### Exercise requirements
Determine how many lines in this listing contain the word "Italy" and report that number by itself.

### Records for the task
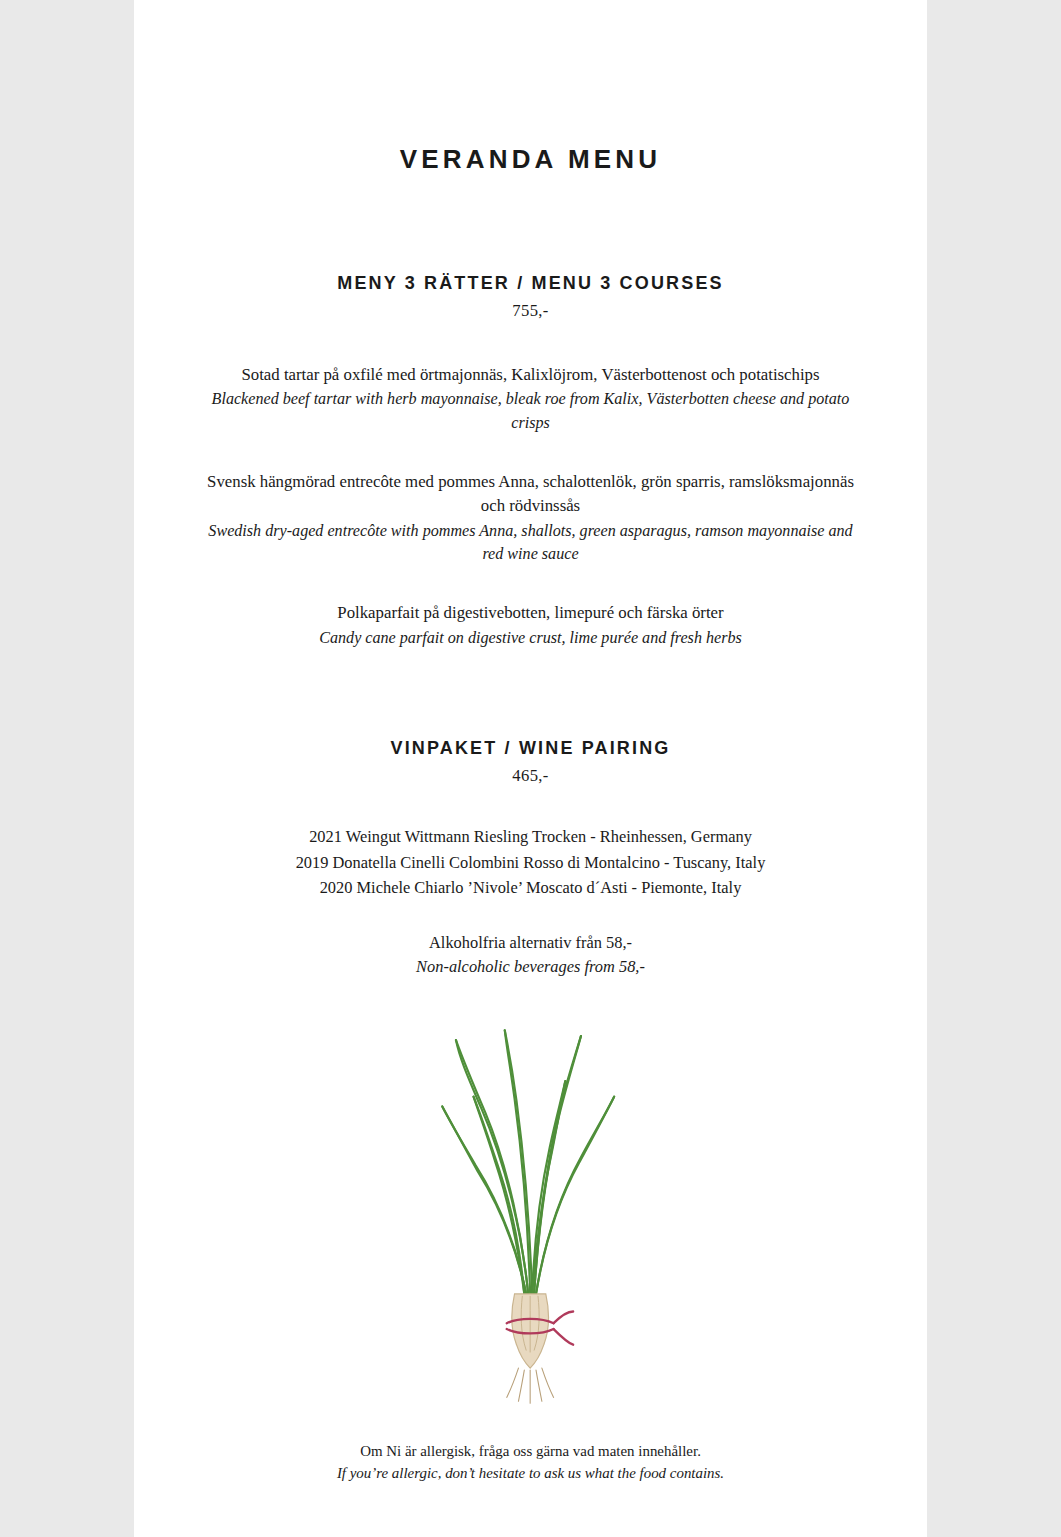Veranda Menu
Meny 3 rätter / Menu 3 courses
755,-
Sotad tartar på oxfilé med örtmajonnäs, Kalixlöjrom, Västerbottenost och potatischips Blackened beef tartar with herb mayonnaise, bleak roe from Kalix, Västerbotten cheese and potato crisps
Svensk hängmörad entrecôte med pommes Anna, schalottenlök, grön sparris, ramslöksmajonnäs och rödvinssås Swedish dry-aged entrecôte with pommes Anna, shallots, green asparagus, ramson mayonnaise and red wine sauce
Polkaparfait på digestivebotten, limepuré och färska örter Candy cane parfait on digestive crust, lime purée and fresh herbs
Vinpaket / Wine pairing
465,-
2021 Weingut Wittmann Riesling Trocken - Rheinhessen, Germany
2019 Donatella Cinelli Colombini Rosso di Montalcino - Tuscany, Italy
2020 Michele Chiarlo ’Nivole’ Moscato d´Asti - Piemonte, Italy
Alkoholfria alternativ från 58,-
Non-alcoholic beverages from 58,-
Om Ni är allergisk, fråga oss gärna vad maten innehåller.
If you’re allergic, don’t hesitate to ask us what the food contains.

### Solution for this task
2